When sitting on the Bench could be a bit of a squeeze
In 1350 the Justices of the Peace Act first established the role of the magistrate.
Their powers were originally much greater than they are today: even 350 years ago they could sentence prisoners, including children, to be hanged, transported, whipped or put in the stocks, as well as taking responsibility for many aspects of local government.
The first female magistrate did not take office until 1920.
With half the six Leicestershire court houses closing this year, it is strange to recall that there was a court at tiny East Norton as recently as the late 1960s, squashed uneasily between the village pub and the Old Police House.
Only when this was replaced around 1958 was the old building converted to provide waiting rooms and lavatories for the court.
Before that, the White Bull facilities were used, the names of witnesses being loudly called throughout the pub as they were required. Eventually the court was briefly moved to the council offices at Thurnby.

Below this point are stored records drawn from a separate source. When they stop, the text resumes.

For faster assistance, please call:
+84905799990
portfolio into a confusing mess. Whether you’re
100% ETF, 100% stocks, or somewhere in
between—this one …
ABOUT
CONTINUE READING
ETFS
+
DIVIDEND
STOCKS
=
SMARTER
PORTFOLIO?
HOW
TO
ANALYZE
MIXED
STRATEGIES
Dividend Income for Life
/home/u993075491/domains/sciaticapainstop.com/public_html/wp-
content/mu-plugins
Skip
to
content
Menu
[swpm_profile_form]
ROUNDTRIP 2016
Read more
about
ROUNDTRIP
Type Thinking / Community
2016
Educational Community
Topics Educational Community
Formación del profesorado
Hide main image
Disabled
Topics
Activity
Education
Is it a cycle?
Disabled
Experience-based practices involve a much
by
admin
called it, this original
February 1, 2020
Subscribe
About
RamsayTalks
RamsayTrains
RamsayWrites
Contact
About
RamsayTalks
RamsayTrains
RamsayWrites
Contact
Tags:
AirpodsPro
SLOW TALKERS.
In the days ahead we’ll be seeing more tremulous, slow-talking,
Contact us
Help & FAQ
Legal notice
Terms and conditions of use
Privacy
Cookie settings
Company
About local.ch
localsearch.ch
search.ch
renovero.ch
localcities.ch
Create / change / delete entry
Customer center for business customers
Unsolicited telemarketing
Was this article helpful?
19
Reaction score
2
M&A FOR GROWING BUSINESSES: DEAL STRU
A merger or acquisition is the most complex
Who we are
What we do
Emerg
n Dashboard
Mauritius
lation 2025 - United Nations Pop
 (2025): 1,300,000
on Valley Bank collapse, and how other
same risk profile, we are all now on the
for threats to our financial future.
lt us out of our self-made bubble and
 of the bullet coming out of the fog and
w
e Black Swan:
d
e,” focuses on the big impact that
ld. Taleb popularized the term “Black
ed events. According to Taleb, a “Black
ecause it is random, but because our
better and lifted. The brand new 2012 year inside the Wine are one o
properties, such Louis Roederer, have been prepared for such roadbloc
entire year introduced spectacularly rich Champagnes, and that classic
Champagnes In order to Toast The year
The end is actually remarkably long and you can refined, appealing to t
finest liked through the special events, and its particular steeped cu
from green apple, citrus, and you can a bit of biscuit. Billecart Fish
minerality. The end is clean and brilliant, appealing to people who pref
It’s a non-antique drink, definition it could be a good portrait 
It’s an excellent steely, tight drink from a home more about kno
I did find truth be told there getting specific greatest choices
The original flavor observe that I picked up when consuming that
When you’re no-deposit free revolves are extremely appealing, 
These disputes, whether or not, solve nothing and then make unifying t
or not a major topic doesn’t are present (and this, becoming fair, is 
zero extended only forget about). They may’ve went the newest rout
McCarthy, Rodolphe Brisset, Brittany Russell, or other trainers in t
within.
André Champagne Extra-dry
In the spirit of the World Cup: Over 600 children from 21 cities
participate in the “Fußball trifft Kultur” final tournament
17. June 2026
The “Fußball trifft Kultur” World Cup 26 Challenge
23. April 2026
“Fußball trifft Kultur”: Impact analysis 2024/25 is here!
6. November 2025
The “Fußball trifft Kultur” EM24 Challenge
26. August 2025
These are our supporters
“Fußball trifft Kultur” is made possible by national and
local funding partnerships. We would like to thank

The Bench included Lord Hazlerigg of Noseley, his sister Edith and Monica Lloyd. The five members of the East Norton Bench would all customarily sit together for a short day once a fortnight.
Arthur Hazlerigg, descended from a leading Parliamentarian in the Civil War, had captained Leicestershire County Cricket Club in the 1930s and won an MC in the war; Edith was County Commissioner for the Girl Guides. Monica Lloyd was a hard worker, committed to much voluntary work in the district, and a keen magistrate.
Her husband Lt Col PH (Pen) Lloyd originally sat ex officio, in his capacity as Chairman of the Leicestershire County Council, but later became a JP in his own right, sitting in Market Harborough.
Another East Norton magistrate of the time was Julian Thorne, whose daughter Joan Weatherstone joined the Harborough Bench.
A century ago, seven magistrates would sit together in places such as Market Harborough. In 1911, the Chairman was J W Logan, also the MP for the town, a controversial and sometimes pugilistic politician, but an exemplary employer. He was a JP for 40 years.
Other magistrates came from leading local families, the farming community and those who had built up successful local businesses: Major Pochin, Mr Kendall, Mr J W Newcombe, property dealer and surveyor, and the Symingtons.
When Helen Jefferies, later chairman, joined the Harborough Bench in the late 1930s, when barely 30 years old, they must still have been sitting on an actual Bench rather than in chairs, for she recalled how, as the smallest and youngest, she was pushed right to the end and struggled not to fall off.
Lutterworth was chaired by the inspirational "Squib" Burton, a legend on the motor cycling circuit in the 1920s and 30s.
Colleagues included retired army officers and professional men who could sometimes take a more robust approach to resolving local issues than would be possible today, perhaps using their army connections or, in Squib's case, his garage, to help a young tearaway find a job combining discipline with excitement.
An exhibition to mark 650 years of magistracy in the city and county is launched on April 12 at the Record Office of Leicester, Leicestershire and Rutland, in Wigston. It will be opened by the Lord Lieutenant of Leicestershire, Jennifer Lady Gretton, and the Lord Lieutenant of Rutland, Dr Laurence Howard, JP.